Input records
────
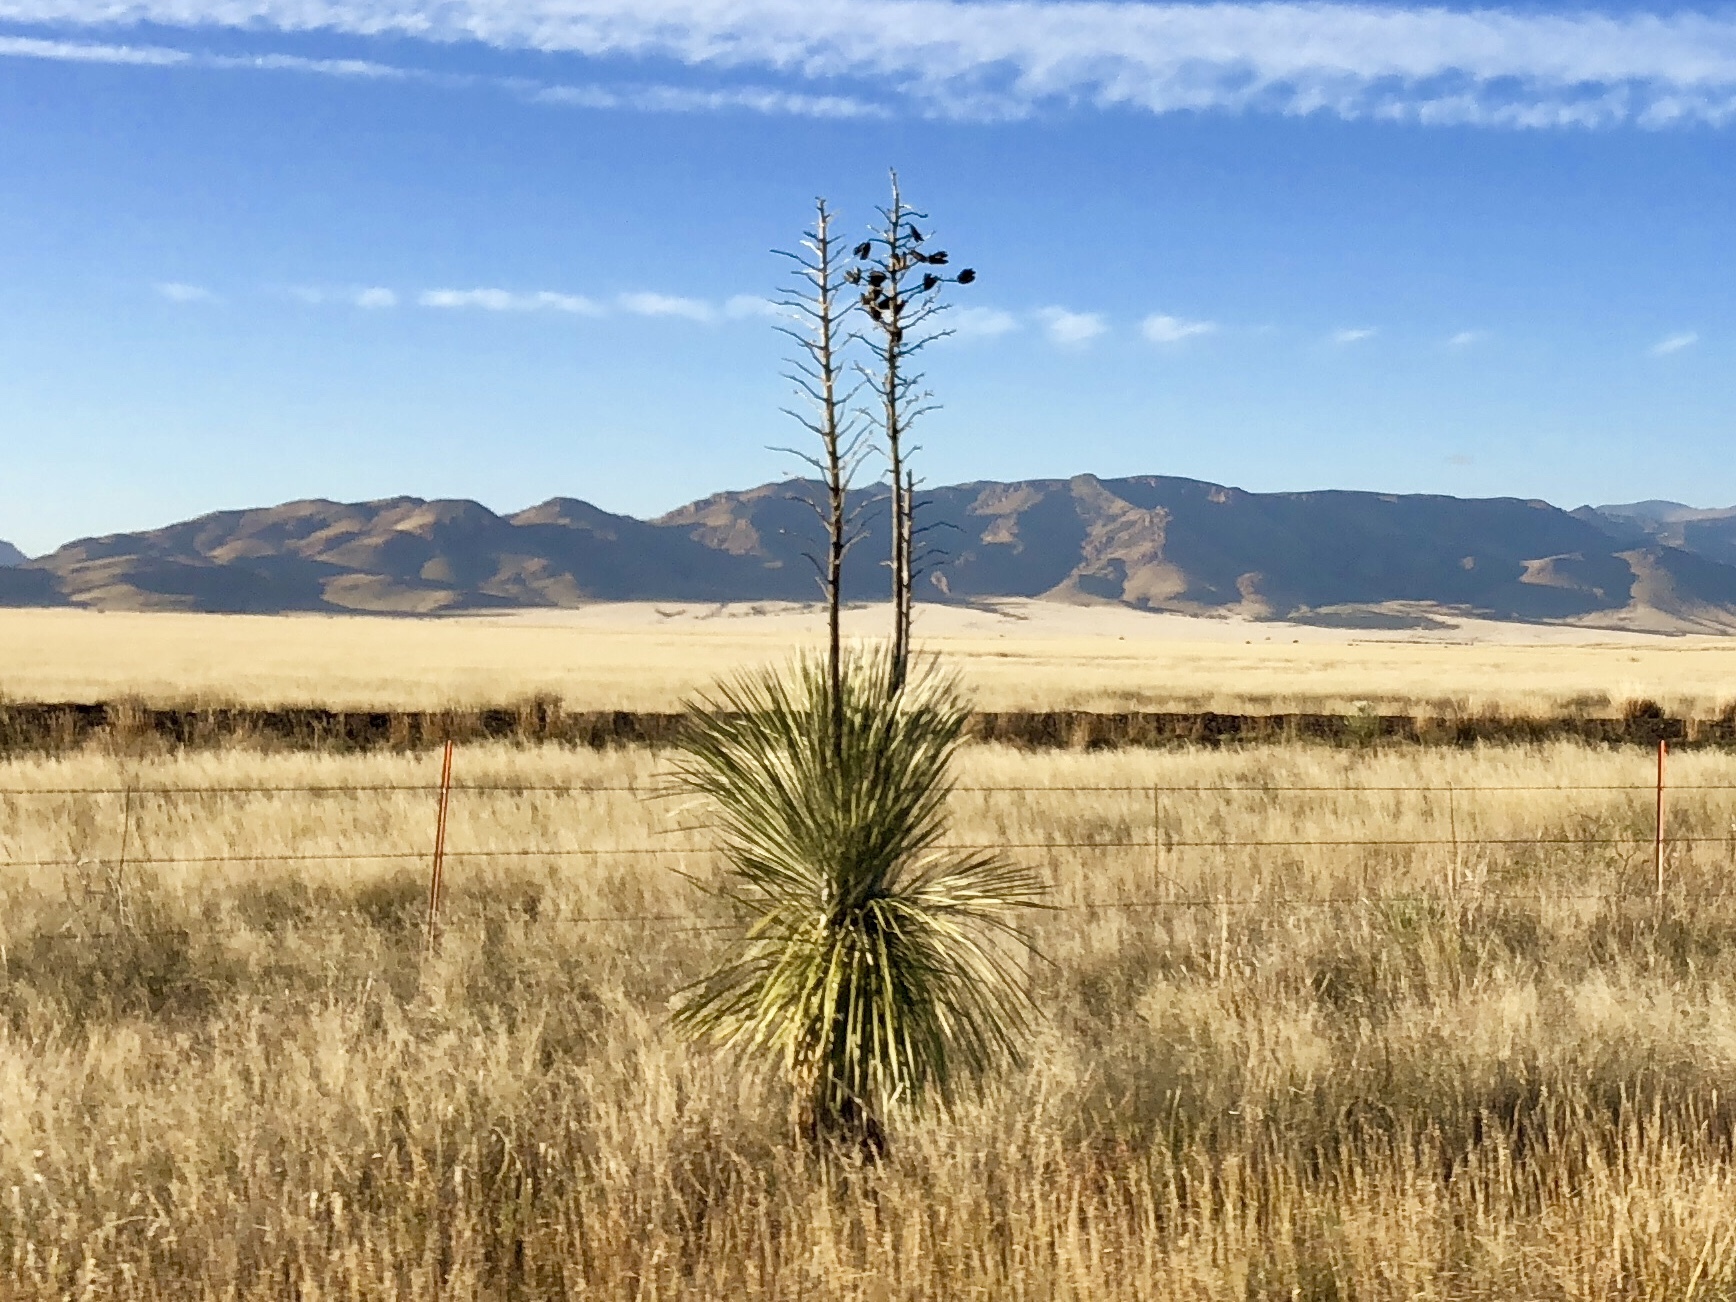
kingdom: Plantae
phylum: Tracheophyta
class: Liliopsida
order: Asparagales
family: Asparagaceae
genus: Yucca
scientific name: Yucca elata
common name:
────
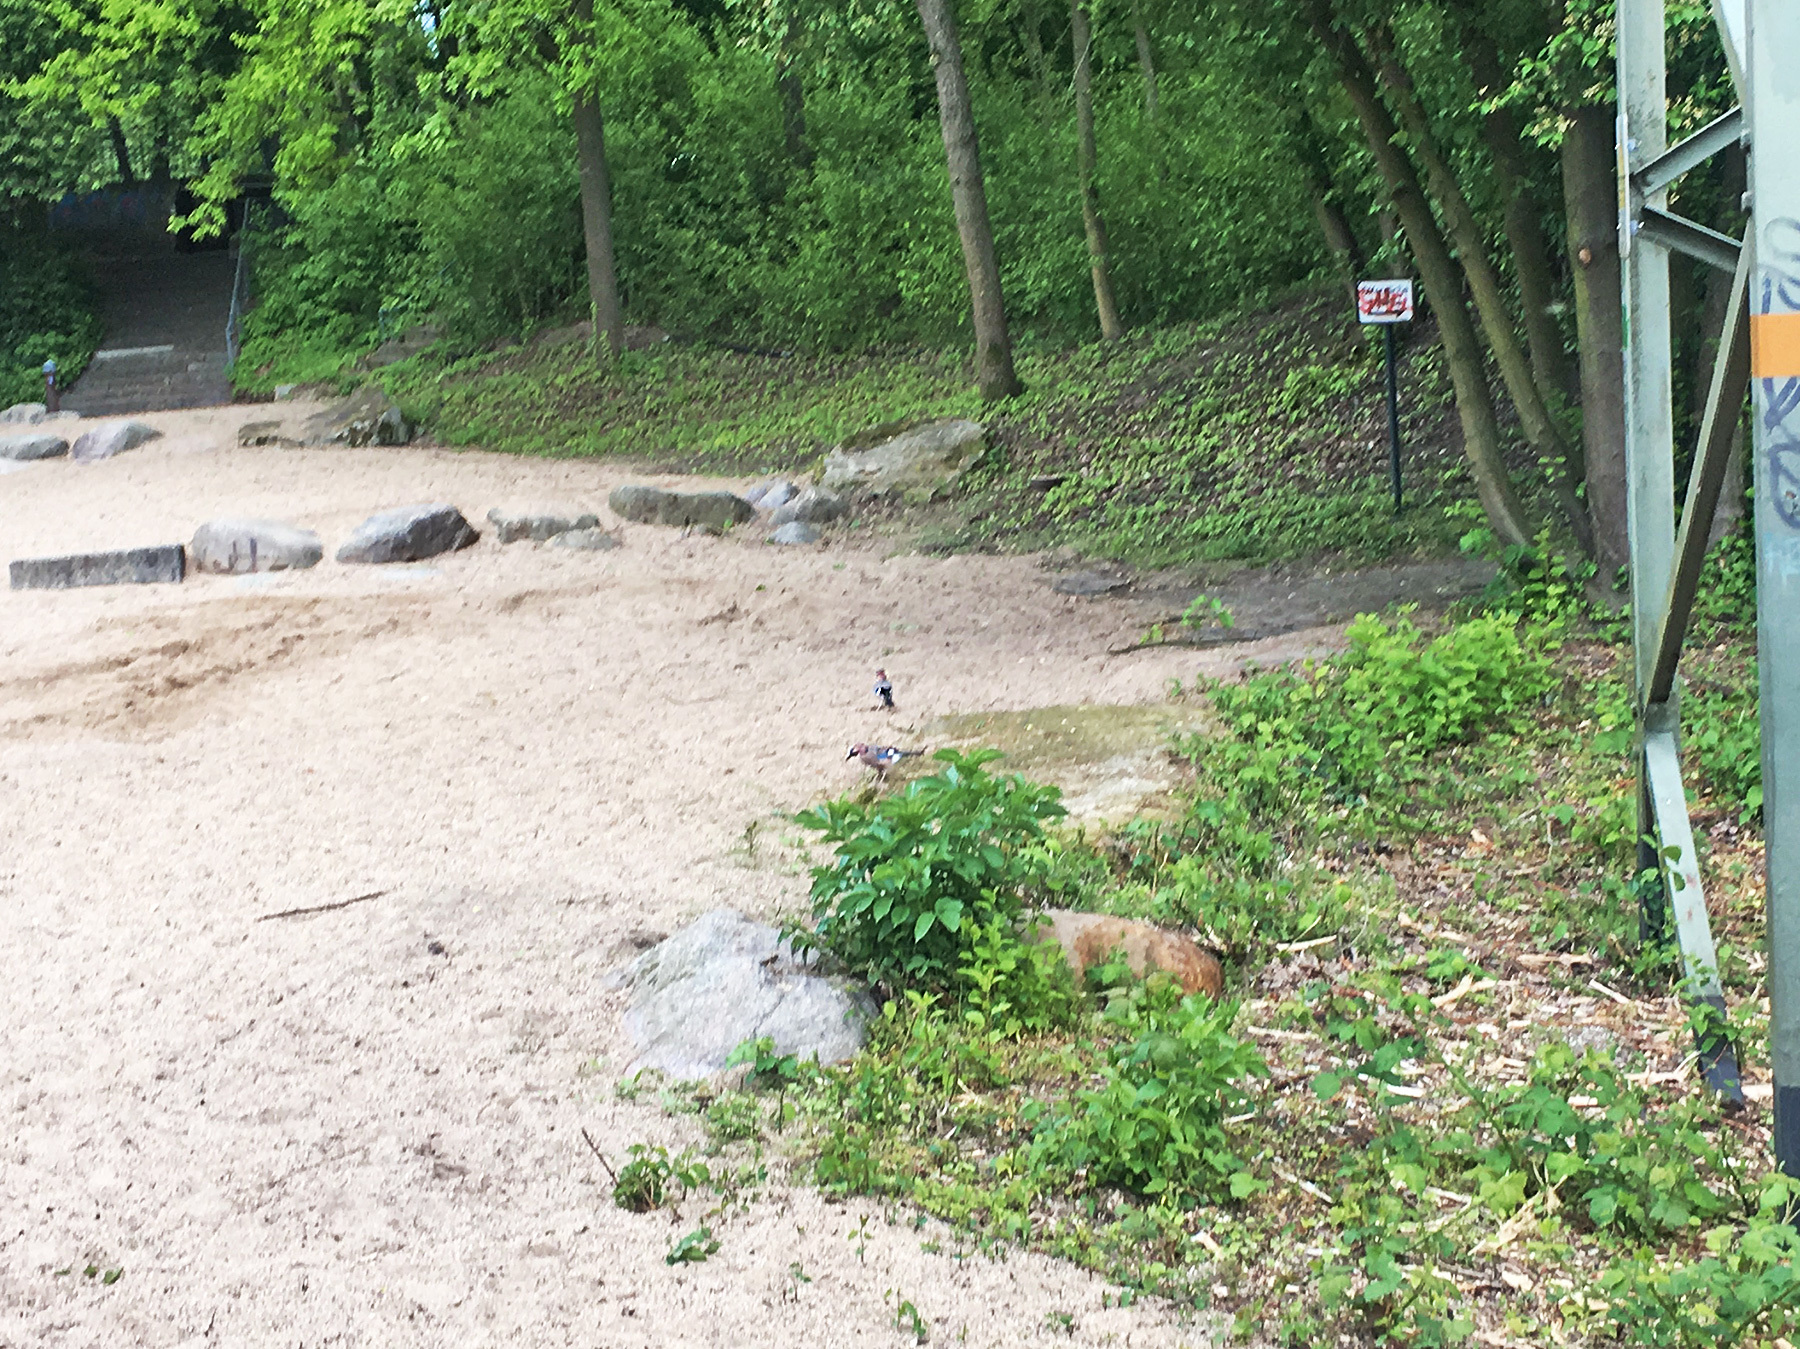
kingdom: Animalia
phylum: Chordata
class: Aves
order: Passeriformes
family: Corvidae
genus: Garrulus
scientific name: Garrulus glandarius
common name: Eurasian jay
────
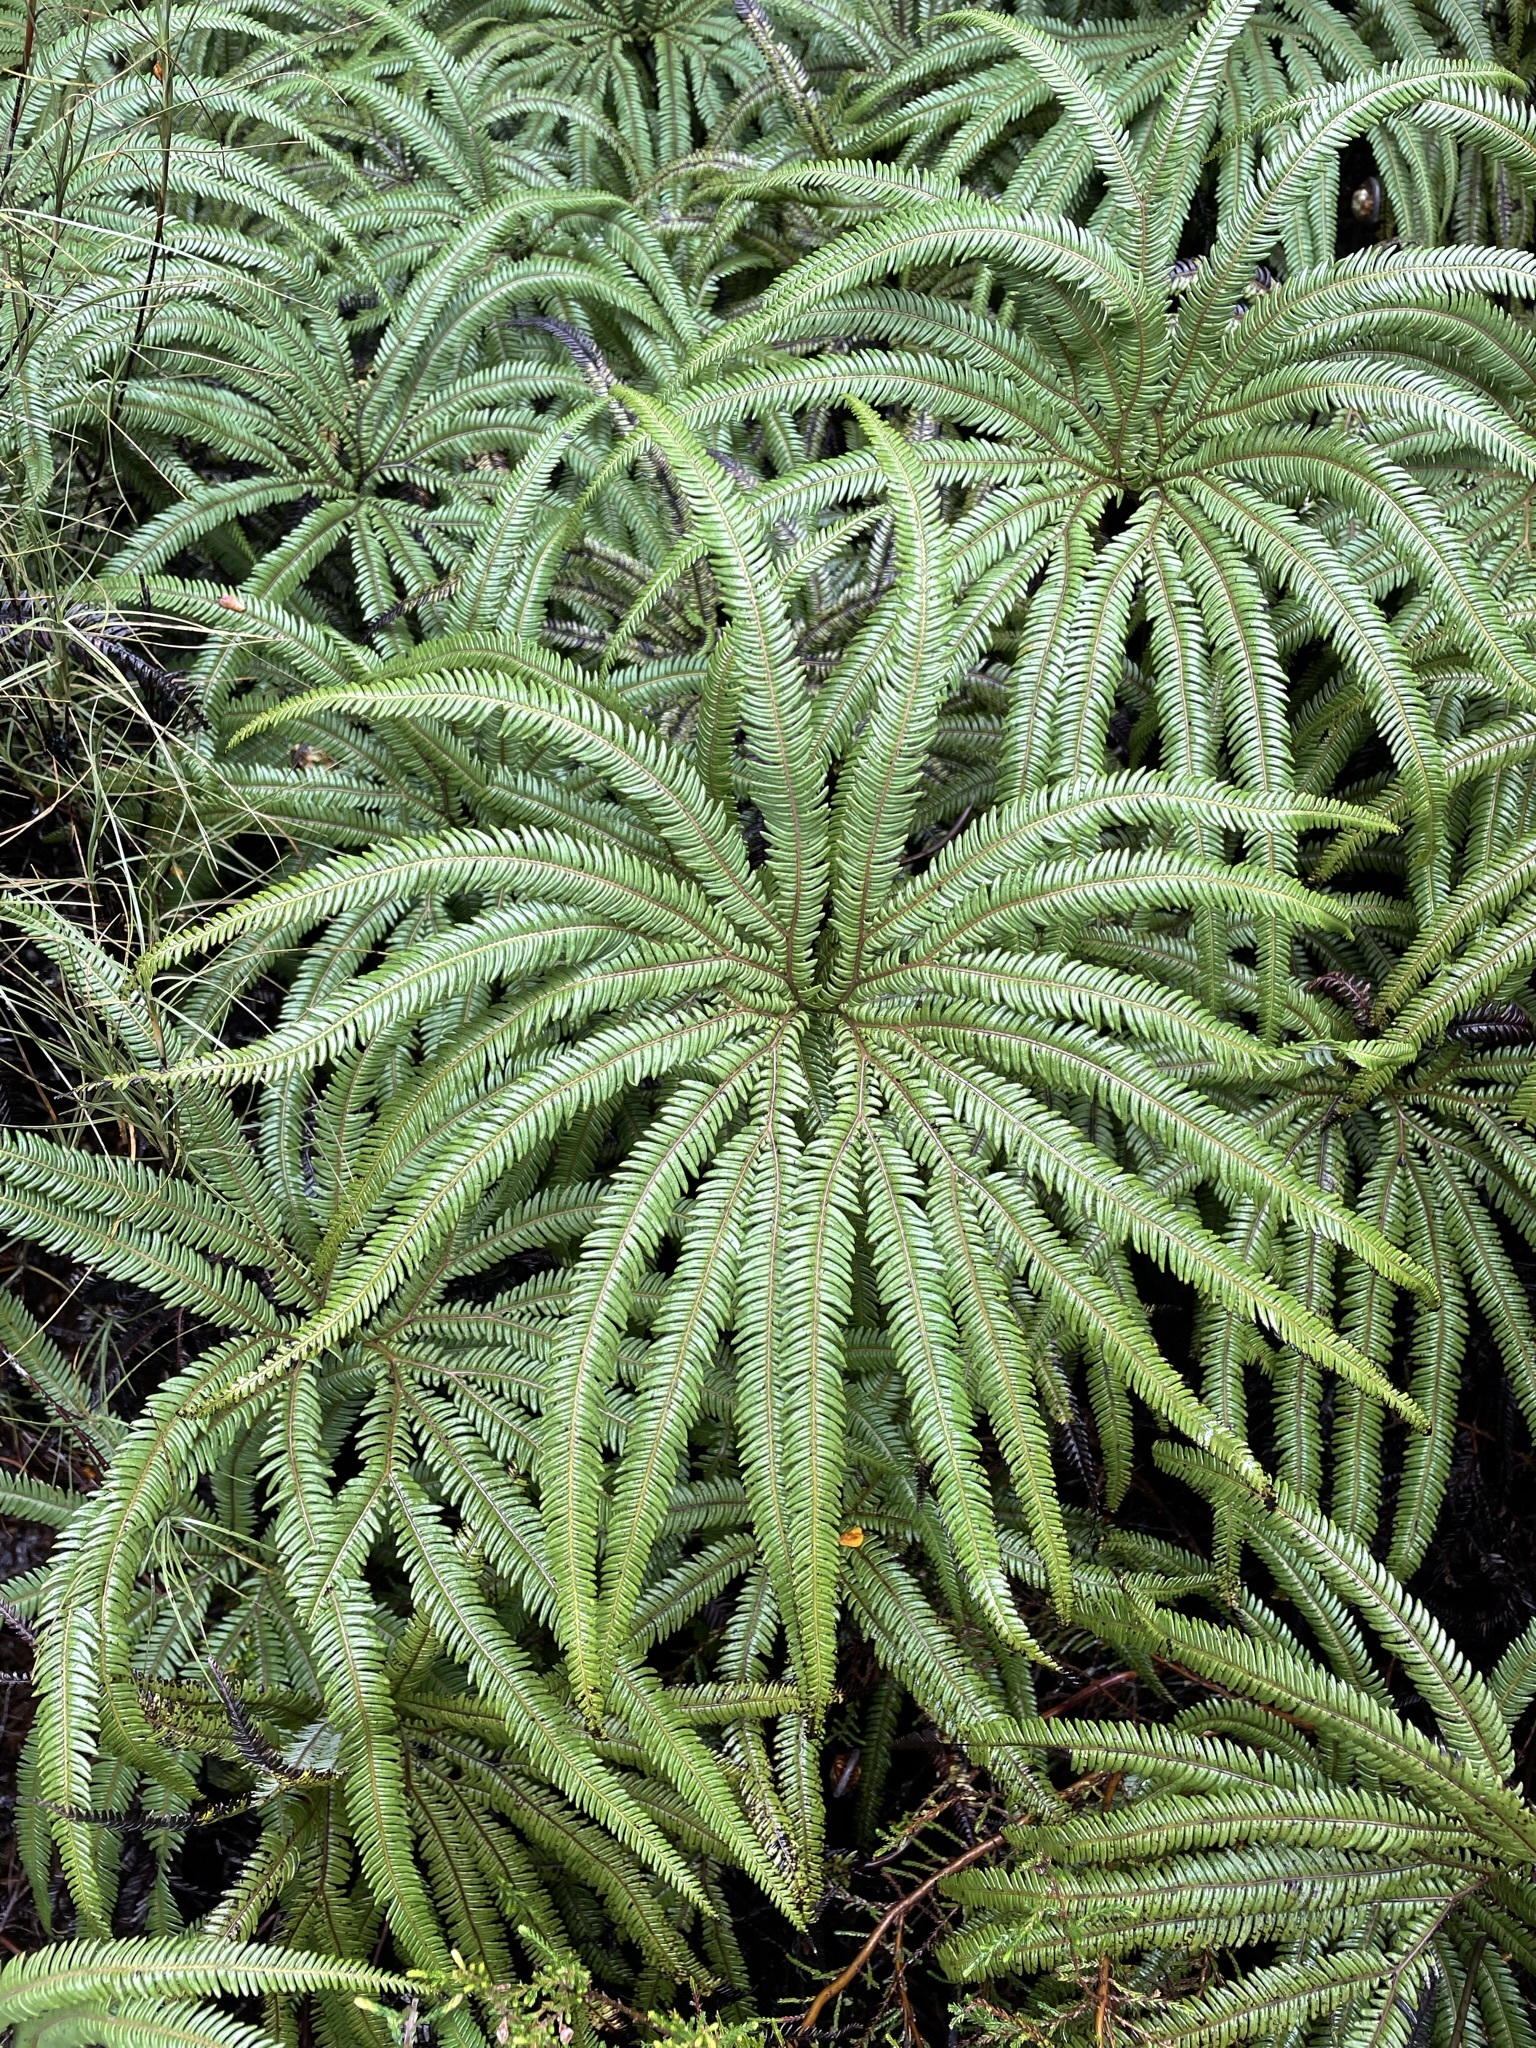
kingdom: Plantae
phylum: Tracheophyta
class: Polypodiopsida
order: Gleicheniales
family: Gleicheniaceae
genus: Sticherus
────
Your objective
Please report every line of the items above that contains the word "name", copying each line in full. Case counts, so only matches with the same capitalization qualify.

Result of the exercise
scientific name: Yucca elata
common name:
scientific name: Garrulus glandarius
common name: Eurasian jay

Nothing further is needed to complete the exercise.